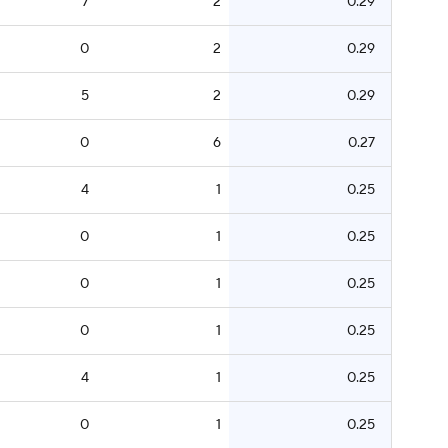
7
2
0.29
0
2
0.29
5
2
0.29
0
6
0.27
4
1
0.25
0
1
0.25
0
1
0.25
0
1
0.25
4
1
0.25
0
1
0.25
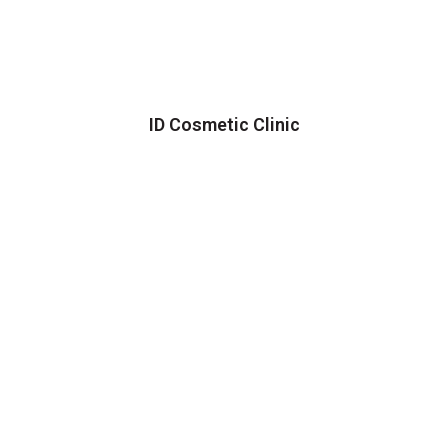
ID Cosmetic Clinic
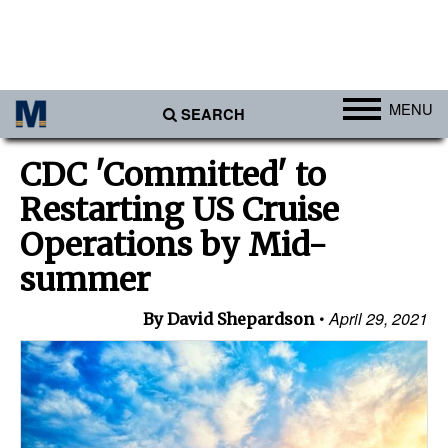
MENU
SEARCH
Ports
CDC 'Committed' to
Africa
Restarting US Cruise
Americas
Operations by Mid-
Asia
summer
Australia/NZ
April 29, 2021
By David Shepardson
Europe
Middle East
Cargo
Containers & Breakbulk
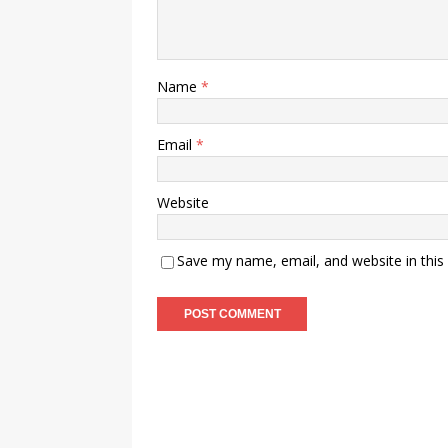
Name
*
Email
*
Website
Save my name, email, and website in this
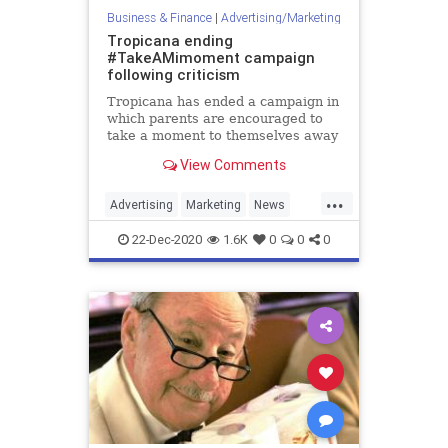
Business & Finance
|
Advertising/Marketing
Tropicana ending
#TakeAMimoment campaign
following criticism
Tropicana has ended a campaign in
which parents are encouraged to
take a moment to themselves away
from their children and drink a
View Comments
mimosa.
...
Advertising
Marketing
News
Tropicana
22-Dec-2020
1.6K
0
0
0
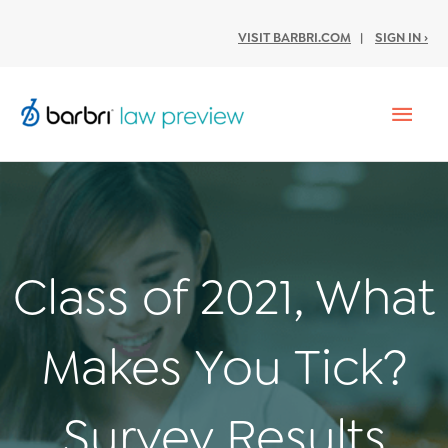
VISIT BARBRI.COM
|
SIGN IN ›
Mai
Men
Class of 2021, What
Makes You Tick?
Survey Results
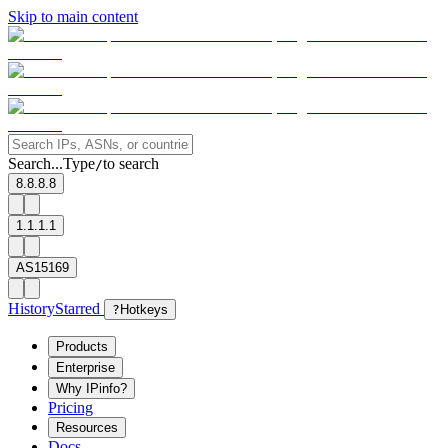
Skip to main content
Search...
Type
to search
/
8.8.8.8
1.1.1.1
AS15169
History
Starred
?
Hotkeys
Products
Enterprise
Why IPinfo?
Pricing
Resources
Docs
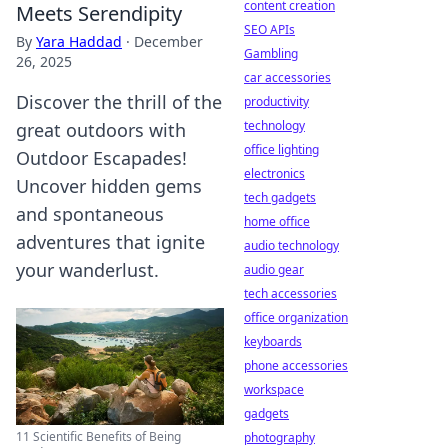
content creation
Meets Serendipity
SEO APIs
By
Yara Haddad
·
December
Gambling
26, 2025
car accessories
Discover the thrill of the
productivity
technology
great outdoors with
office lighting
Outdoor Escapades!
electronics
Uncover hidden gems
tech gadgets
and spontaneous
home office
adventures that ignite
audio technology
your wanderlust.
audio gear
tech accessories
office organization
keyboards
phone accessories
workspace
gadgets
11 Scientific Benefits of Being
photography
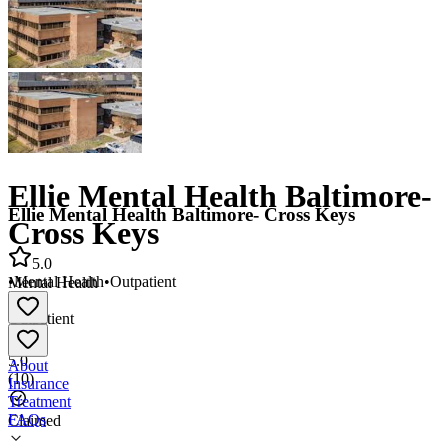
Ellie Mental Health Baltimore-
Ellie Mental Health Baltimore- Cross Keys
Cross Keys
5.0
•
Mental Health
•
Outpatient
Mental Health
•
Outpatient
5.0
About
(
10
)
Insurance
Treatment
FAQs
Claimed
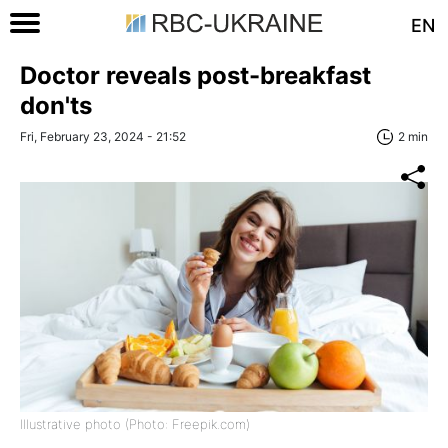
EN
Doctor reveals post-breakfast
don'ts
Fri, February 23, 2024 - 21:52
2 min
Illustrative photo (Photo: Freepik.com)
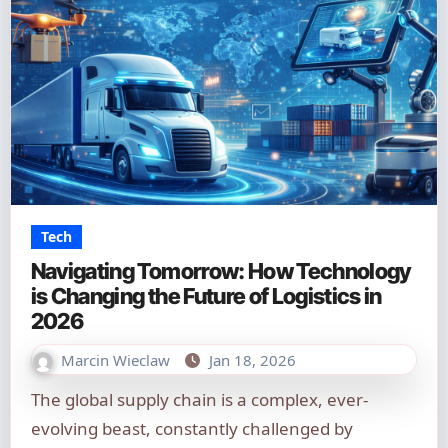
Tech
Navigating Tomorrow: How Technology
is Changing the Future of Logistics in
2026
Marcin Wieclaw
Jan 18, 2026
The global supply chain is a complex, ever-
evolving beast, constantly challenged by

------

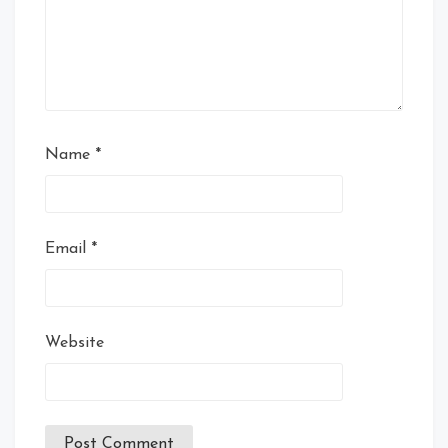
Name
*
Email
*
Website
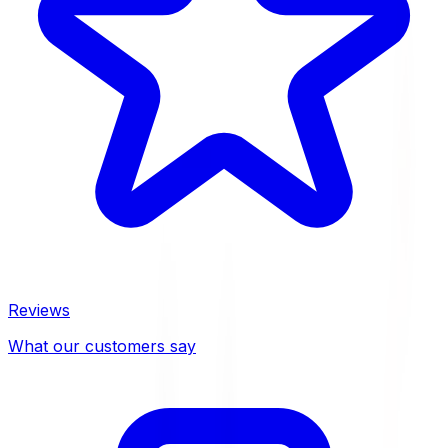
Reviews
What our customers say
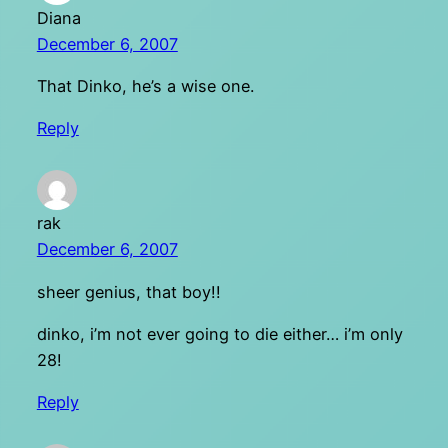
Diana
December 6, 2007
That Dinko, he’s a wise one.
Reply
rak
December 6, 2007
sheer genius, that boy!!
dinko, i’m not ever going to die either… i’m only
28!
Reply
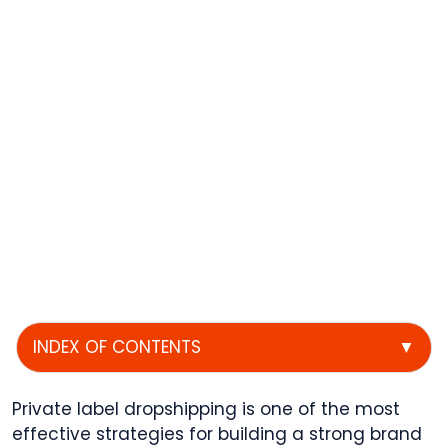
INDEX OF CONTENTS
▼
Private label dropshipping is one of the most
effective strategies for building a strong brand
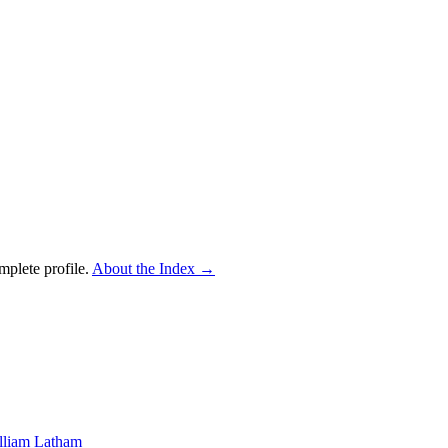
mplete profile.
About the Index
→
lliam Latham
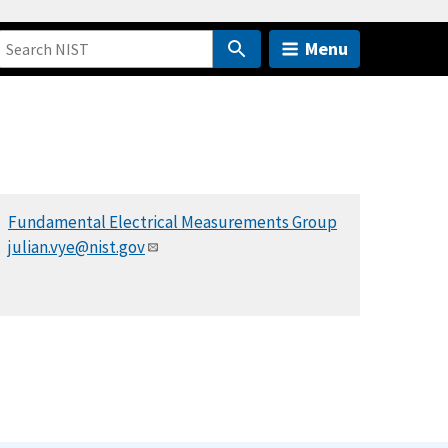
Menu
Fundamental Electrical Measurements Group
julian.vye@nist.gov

------

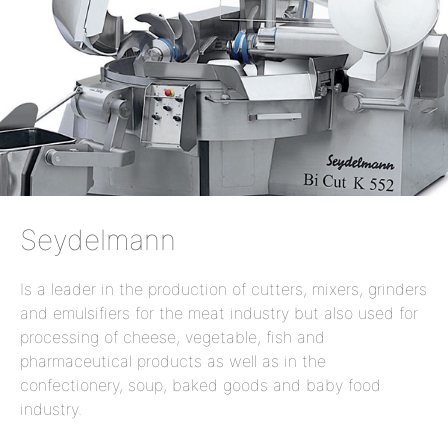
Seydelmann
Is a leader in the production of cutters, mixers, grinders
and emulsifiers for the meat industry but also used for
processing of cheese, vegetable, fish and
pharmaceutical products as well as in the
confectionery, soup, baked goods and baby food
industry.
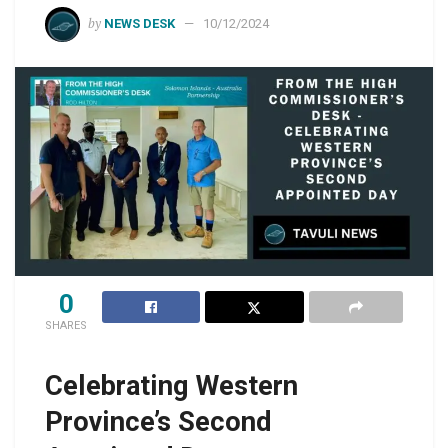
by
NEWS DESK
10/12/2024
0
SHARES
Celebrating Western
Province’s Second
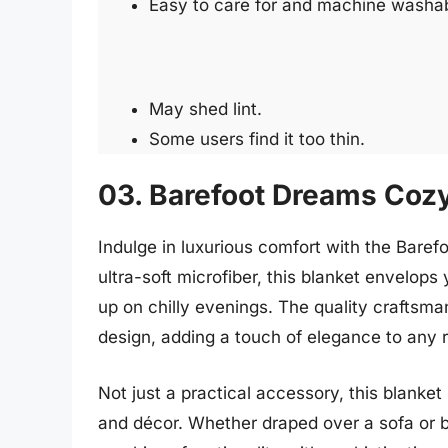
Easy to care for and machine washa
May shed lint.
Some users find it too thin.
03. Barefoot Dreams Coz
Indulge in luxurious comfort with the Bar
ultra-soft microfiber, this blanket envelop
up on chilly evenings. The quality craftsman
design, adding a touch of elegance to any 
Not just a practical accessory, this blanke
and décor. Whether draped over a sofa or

------

REQUIREMENT:
Identify each line of the listing above that contains the string "accessories", and copy those lines.

ANSWER:
car accessories
tech accessories
phone accessories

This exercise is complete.